Clinical Intervention Research

Clinical intervention research is used synonymously with the research of treatment methods, which includes the research on people with the purpose of gaining greater knowledge of diseases, concerning a better prevention and diagnostics, along with how ill people are treated or cared for in the best way possible.

Clinical intervention research is comprehended by the Helsinki-II Treaty, the Act on Scientific Ethical System of Committees as well as the EU-Directive 2001/20/EF concerning the regulations on Good Clinical Practice.

In 2003, Denmark had approx. 270 PhD students with project titles that came within clinical intervention research. The methods are largely the same, no matter what kind of disease or clinical condition, the PhD project is about. The education in clinical intervention research takes place in many different small and medium-sized environments of clinical research. DIRAC is a new national initiative, established with the final purpose to implement a national coordination and advance the quality of the theoretical research education within this field. DIRAC has founded 16 new courses on a high internationally level within clinical intervention research. This is to be seen in the light of the different developments such as the termination of the human genome project, the epidemic growth in a long row of life style and infectious diseases, the striking change in population age composition and the explosively growing costs on pharmaceuticals similarly to the pharmaceutical industry exporting for more than 30 billion Danish Kroner. From the start DIRAC will establish 6 new co-financed PhD scholarships within the field of clinical intervention research, but if the co-financing allows it, this number can be increased.

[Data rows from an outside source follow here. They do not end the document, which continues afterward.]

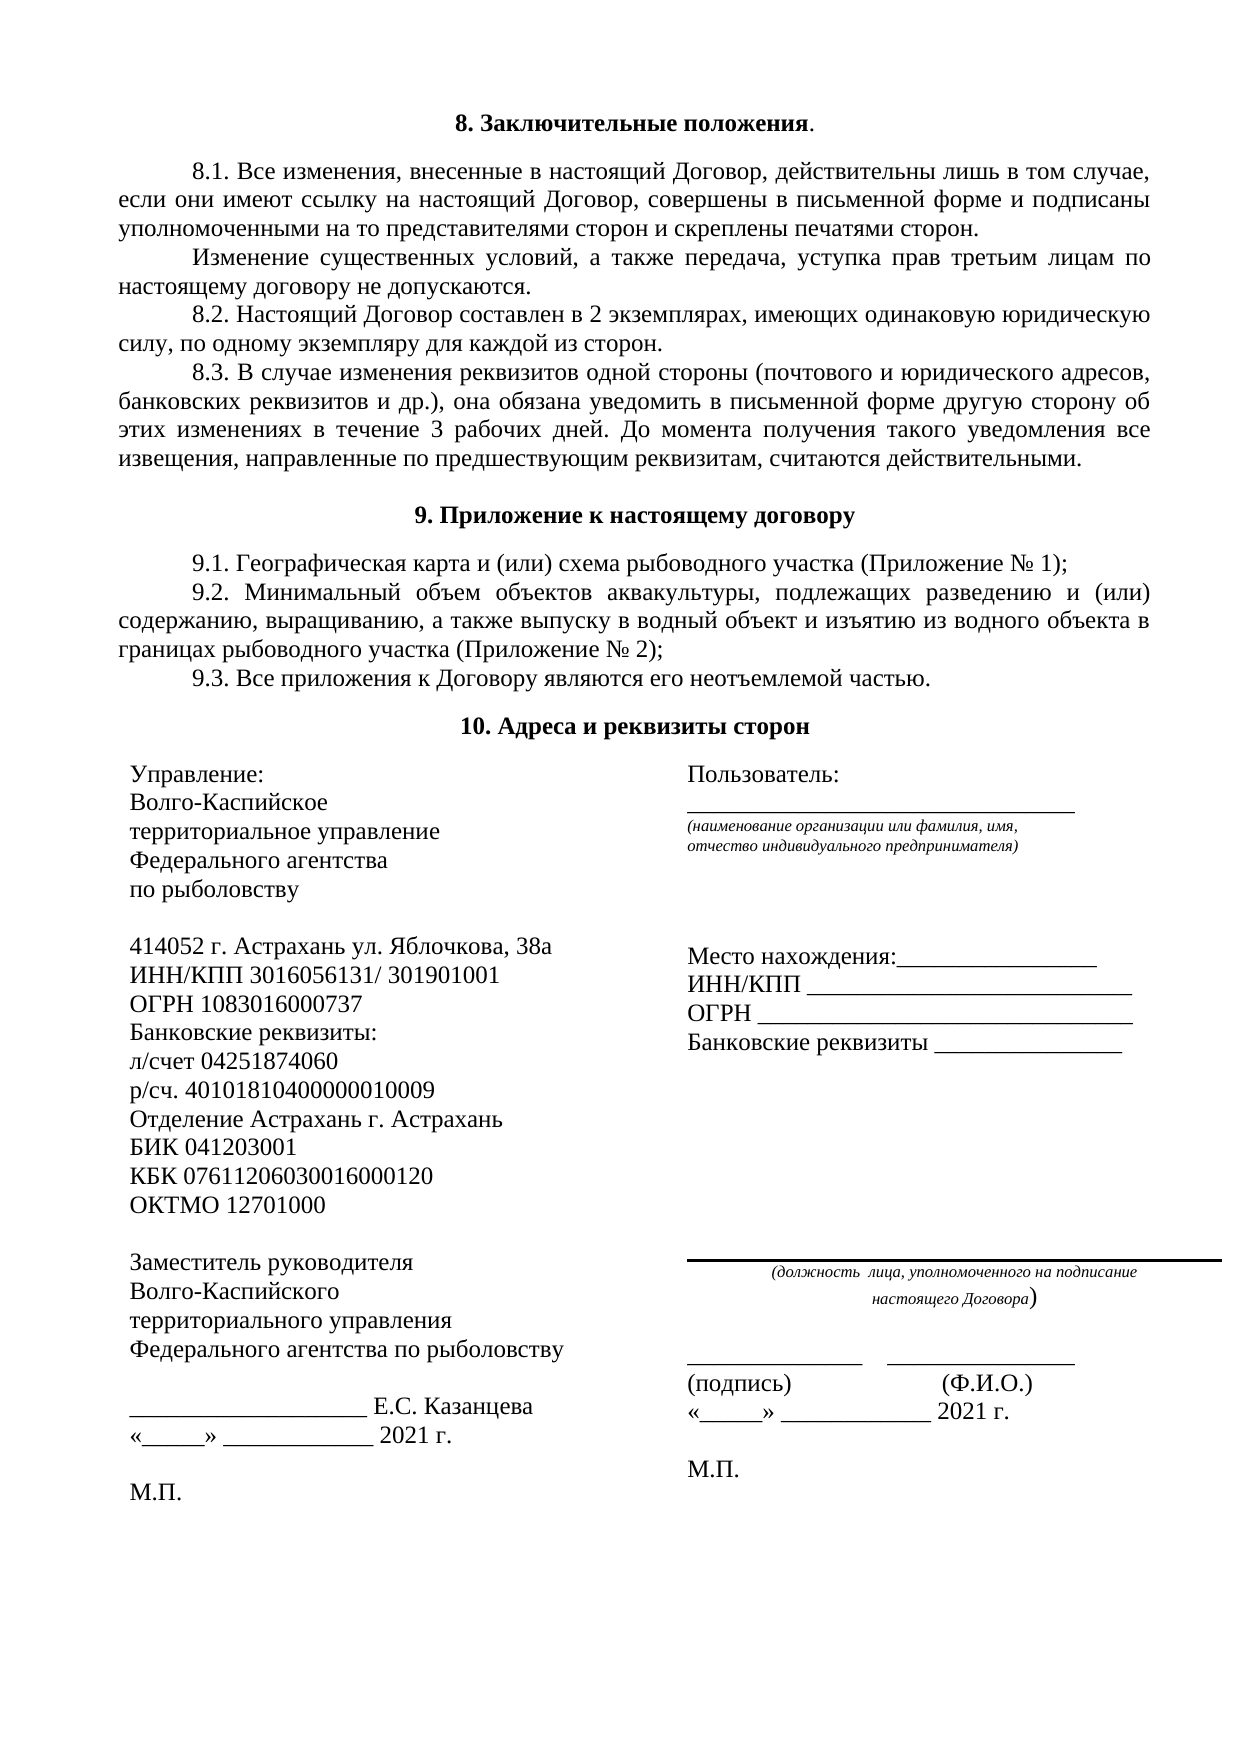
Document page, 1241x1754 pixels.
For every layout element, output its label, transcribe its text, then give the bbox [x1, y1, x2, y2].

text 10. Адреса и реквизиты сторон [118, 711, 1152, 739]
text 8.3. В случае изменения реквизитов одной стороны (почтового и юридического адресов, банковских реквизитов и др.), она обязана уведомить в письменной форме другую сторону об этих изменениях в течение 3 рабочих дней. До момента получения такого уведомления все извещения, направленные по предшествующим реквизитам, считаются действительными. [118, 357, 1152, 472]
text 8.1. Все изменения, внесенные в настоящий Договор, действительны лишь в том случае, если они имеют ссылку на настоящий Договор, совершены в письменной форме и подписаны уполномоченными на то представителями сторон и скреплены печатями сторон. [118, 156, 1152, 242]
text 8.2. Настоящий Договор составлен в 2 экземплярах, имеющих одинаковую юридическую силу, по одному экземпляру для каждой из сторон. [118, 299, 1152, 357]
text 9.2. Минимальный объем объектов аквакультуры, подлежащих разведению и (или) содержанию, выращиванию, а также выпуску в водный объект и изъятию из водного объекта в границах рыбоводного участка (Приложение № 2); [118, 577, 1152, 663]
text 9. Приложение к настоящему договору [118, 500, 1152, 529]
text 8. Заключительные положения. [118, 108, 1152, 137]
text 9.3. Все приложения к Договору являются его неотъемлемой частью. [118, 663, 1152, 692]
text Изменение существенных условий, а также передача, уступка прав третьим лицам по настоящему договору не допускаются. [118, 242, 1152, 299]
text 9.1. Географическая карта и (или) схема рыбоводного участка (Приложение № 1); [118, 548, 1152, 577]
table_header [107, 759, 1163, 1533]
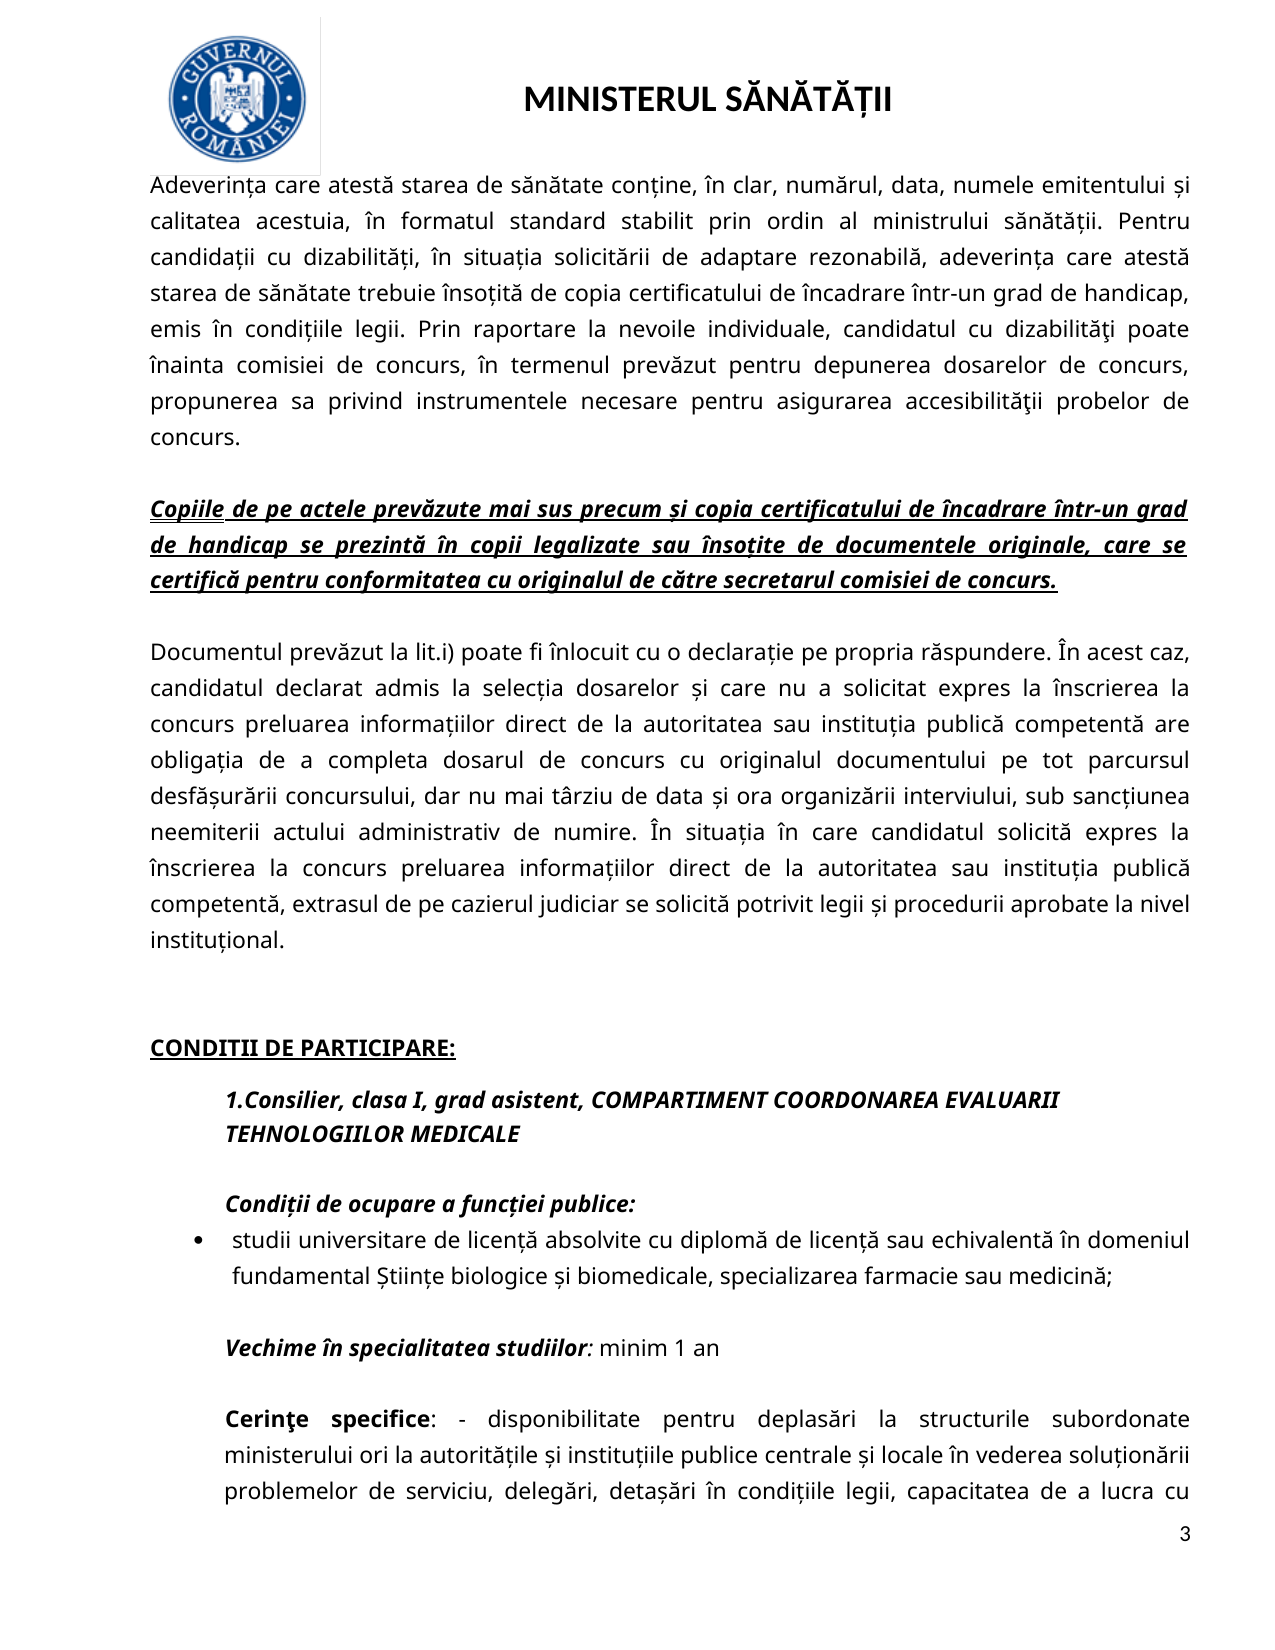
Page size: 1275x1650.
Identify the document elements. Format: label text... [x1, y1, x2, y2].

text Documentul prevăzut la lit.i) poate fi înlocuit cu o declaraţie pe propria răspundere. În acest caz, candidatul declarat admis la selecţia dosarelor şi care nu a solicitat expres la înscrierea la concurs preluarea informaţiilor direct de la autoritatea sau instituţia publică competentă are obligaţia de a completa dosarul de concurs cu originalul documentului pe tot parcursul desfăşurării concursului, dar nu mai târziu de data şi ora organizării interviului, sub sancţiunea neemiterii actului administrativ de numire. În situaţia în care candidatul solicită expres la înscrierea la concurs preluarea informaţiilor direct de la autoritatea sau instituţia publică competentă, extrasul de pe cazierul judiciar se solicită potrivit legii şi procedurii aprobate la nivel instituţional. [150, 636, 1191, 955]
list studii universitare de licență absolvite cu diplomă de licență sau echivalentă în domeniul fundamental Științe biologice și biomedicale, specializarea farmacie sau medicină; [194, 1224, 1191, 1291]
text Vechime în specialitatea studiilor: minim 1 an [150, 1331, 1191, 1363]
text Adeverinţa care atestă starea de sănătate conţine, în clar, numărul, data, numele emitentului şi calitatea acestuia, în formatul standard stabilit prin ordin al ministrului sănătăţii. Pentru candidaţii cu dizabilităţi, în situaţia solicitării de adaptare rezonabilă, adeverinţa care atestă starea de sănătate trebuie însoţită de copia certificatului de încadrare într-un grad de handicap, emis în condiţiile legii. Prin raportare la nevoile individuale, candidatul cu dizabilităţi poate înainta comisiei de concurs, în termenul prevăzut pentru depunerea dosarelor de concurs, propunerea sa privind instrumentele necesare pentru asigurarea accesibilităţii probelor de concurs. [150, 169, 1191, 452]
text CONDITII DE PARTICIPARE: [150, 1032, 1191, 1063]
list 1.Consilier, clasa I, grad asistent, COMPARTIMENT COORDONAREA EVALUARII TEHNOLOGIILOR MEDICALE [225, 1084, 1191, 1149]
picture [150, 17, 322, 169]
text Copiile de pe actele prevăzute mai sus precum şi copia certificatului de încadrare într-un grad de handicap se prezintă în copii legalizate sau însoţite de documentele originale, care se certifică pentru conformitatea cu originalul de către secretarul comisiei de concurs. [150, 493, 1191, 596]
list Condiţii de ocupare a funcţiei publice: [225, 1188, 1191, 1219]
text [224, 1403, 1191, 1506]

Clinical intervention research forms the basis of the pharmaceutical industry’s clinical development of new drugs (phase I-IV). Valid and credible results of “lege artis” performed clinical intervention studies form the basis of the authorization of the marketing permission of new drugs of the authorities, and is at the same time the fundamental condition to the future equality assurance and prioritising in the health service.

When it comes to clinical testing, the pharmaceutical industry has gained a prescriptive right to perform this type of research. The research aims at welcoming the authorities’ growing demands for documentation of the desired and undesired effects of the pharmaceuticals as a part of the long term financial goal of the companies. However there is an additional need for clinical intervention research within fields that are not covered by the commercial interest of the industry, and this is where the public authorities must step in. The enormous commercial staking of the pharmaceutical industry and the extensive and rigid demands of the authorities has appeared to be an inappropriate setting for the development of new methods for clinical intervention research.

Simultaneously there is a great need to educate researchers, who can perform clinical intervention research, both in the pharmaceutical industry and in the public health service.

The amount of newly developed pharmaceuticals is decreasing year by year, in spite of the last 20 years of tremendously aiming at biotechnology, it is reasonable to assume, that a part of the explanation is due to the stagnation within the development of methods in clinical testing.

The Randomised Controlled Examination (Randomized Control Trial, RCT) is the golden standard by the estimation of the efficiency and security of the clinical interventions. RCT forms the basis for the testing of pharmaceuticals (phase I-IV), and also for the estimation of non-pharmacologic interventions.